1970年代半ばよりシンディ・シャーマンは、イメージメーカー兼フィルムメーカーとしてさまざまなジャンルの既成概念を塗り替えてきました。男女問わず、それぞれの役柄になりきった自分を被写体としたセルフ・ポートレートでよく知られる彼女は、自身の作品でしばしば自らをアイコンとして表現しながら、アイコノクラスト的な視点で、メディアにおける女性の役割に疑問を呈しています。また彼女は、1995年に名誉ある「マッカーサー・フェローシップ」を受賞。これは、いわゆる「ジーニアス・アワード」と呼ばれる、マッカーサー財団による奨学金制度です。
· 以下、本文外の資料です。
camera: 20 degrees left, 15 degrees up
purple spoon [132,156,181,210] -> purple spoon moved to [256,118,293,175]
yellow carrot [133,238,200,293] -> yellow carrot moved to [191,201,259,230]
彼女の作品は、2012年にニューヨーク近代美術館で開催された回顧展をはじめ世界各地で広く展示され、現代におけるもっとも輝く女性アーティストといえるでしょう。
1962年、ロサンゼルスで本格的に建築家としての活動をスタートさせたフランク・ゲーリーは、それ以降、世界有数の著名な建築を数多く手掛け、いずれも現代を象徴するアイコンとして知られています。1977年サンタモニカにある自邸の驚くべきリノベーションから、1997年に手掛けたビルバオのグッゲンハイム美術館まで──フランク・ゲーリーのクリエイションは、建築景観を一変させました。今年10月、パリにオープン予定の「フォンダシオン ルイ・ヴィトン」を含め現在にいたるまで、彼はルイ・ヴィトンをはじめ多くの著名な団体から依頼を受け、プロジェクトに携わっています。雑誌『Vanity Fair』では、フランク・ゲーリーを「現代で最も重要な建築家」と称しています。
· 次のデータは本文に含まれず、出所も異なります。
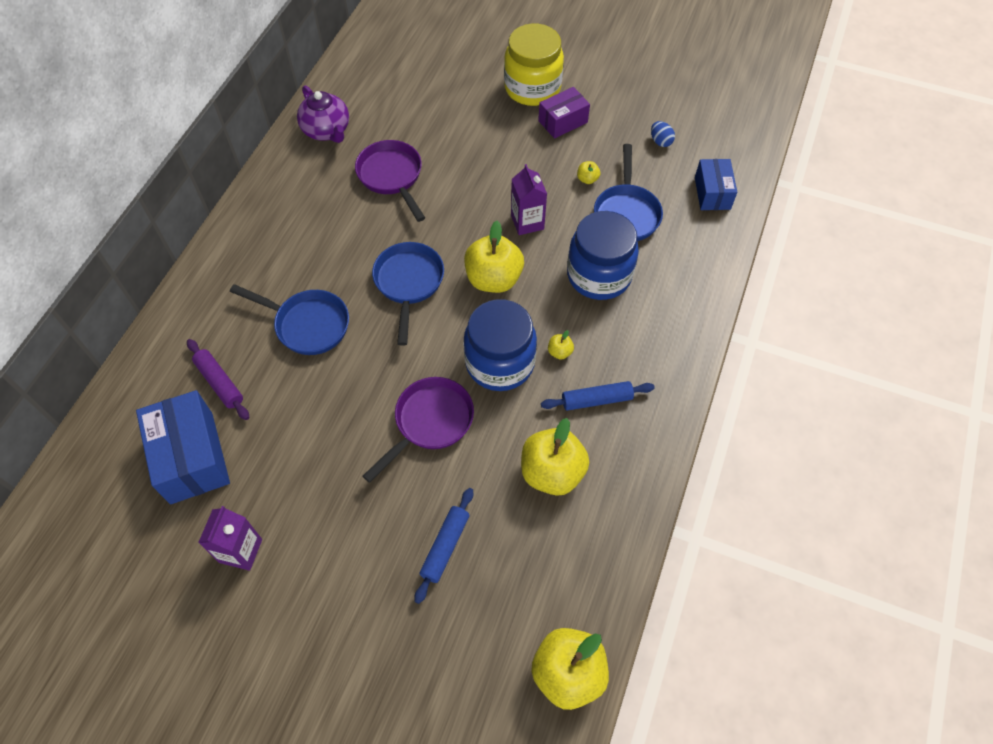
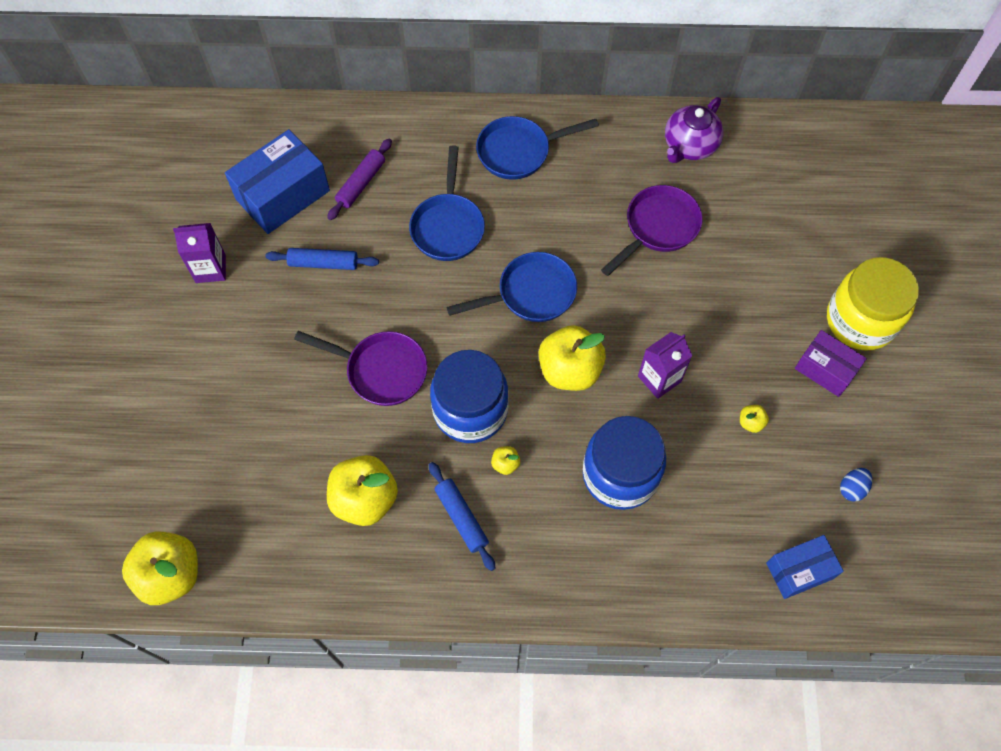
camera: 70 degrees right, 5 degrees up
blue rolling pin [414,488,473,604] -> blue rolling pin moved to [265,248,379,270]
blue pan [594,144,663,241] -> blue pan moved to [476,116,599,180]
ファッションデザイナー兼クリエイティブ・ディレクターのカール・ラガーフェルドは、ファッションの再定義に挑む彼独自の姿勢――プレタポルテの重要性を予測・理解し、ブランドをいかにして活性化させ、改革するかを見極める――というスタイルを通じ、ファッションに大きな革命をもたらしたといっても過言ではありません。17歳の若さでピエール・バルマンの元で働きはじめ、その後ジャン・パトゥやクロエなどで経験を積んだ彼は、歴史、芸術、建築、音楽、そしてとりわけ18世紀のフランス家具の世界に傾倒し、それらの分野の造詣を深めていきました。1965年よりフェンディとコラボレーションを行い、1983年からは、シャネルのチーフデザイナー兼クリエイティブ・ディレクター、またトップとして自身のブランドを率いるなど、驚異的な活躍を見せています。このようにカール・ラガーフェルドは、自らが生まれながらの才能をもつ真のアイコンであり、同時にアイコノクラストであるのです。
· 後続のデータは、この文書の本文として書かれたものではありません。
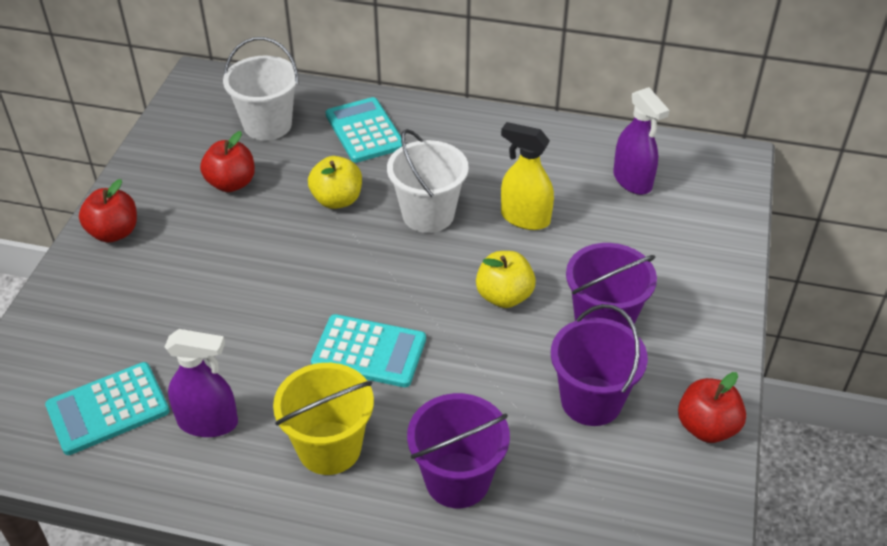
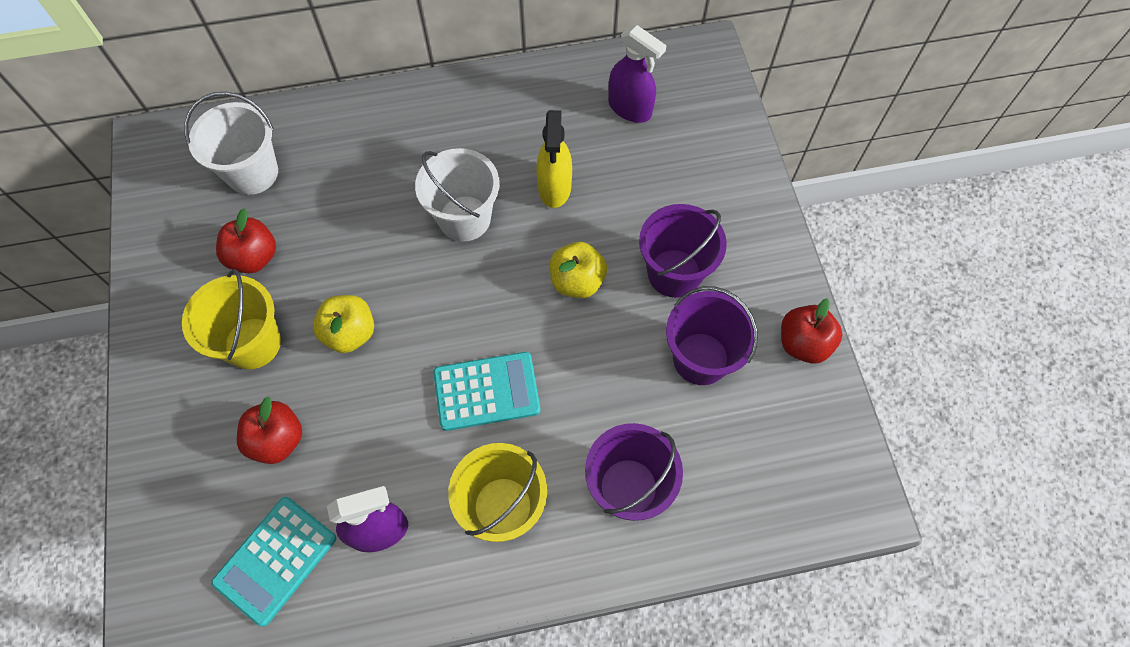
camera: 25 degrees left, 20 degrees up
red apple [79,179,137,243] -> red apple moved to [237,397,302,464]
yellow apple [308,156,362,209] -> yellow apple moved to [313,295,374,353]
turquoise calculator [326,97,402,163] -> none
yellow spray bottle [501,122,554,230] -> yellow spray bottle turned 90 degrees counterclockwise [536,110,572,208]
none -> yellow bucket [182,269,281,369]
まず最初に彫刻やジュエリーデザインを学んだマーク・ニューソンは、その後、航空宇宙、最先端の技術から、家具やファッションにいたるまで、数多くの業界で幅広く活躍しています。マーク・ニューソンのこうしたルーツが、アイコノクラスト的なアプローチと、パーソナルなデザインシグネチャーを確立しました。大学卒業後の若干23歳で発表したマーク・ニューソンの代表作「ロッキード・ラウンジ」は、現代の真のデザインアイコンと呼ばれています。
もともと芸術と文学を専攻していた川久保 玲氏は、繊維会社に勤務後、独学でファッションデザイナーとなりました。1969年に「コム デ ギャルソン」を立ち上げ、グラフィックや広告、ストアの内装から、洋服やアクセサリーのデザイン、製作まで創作プロセスの全領域に深く携わり、それぞれの要素が表裏一体となって密接に結びついています。
今日では伝説となっているコム デ ギャルソンのパリ コレクションを1981年に発表。このコレクションで世界を震撼させ、アイコノクラスト的な美的センスと「黒」への愛情に溢れたデザインは、世間で一般的に認識されていたファッション界における「美」というコンセプトを永遠に変えたといえるでしょう。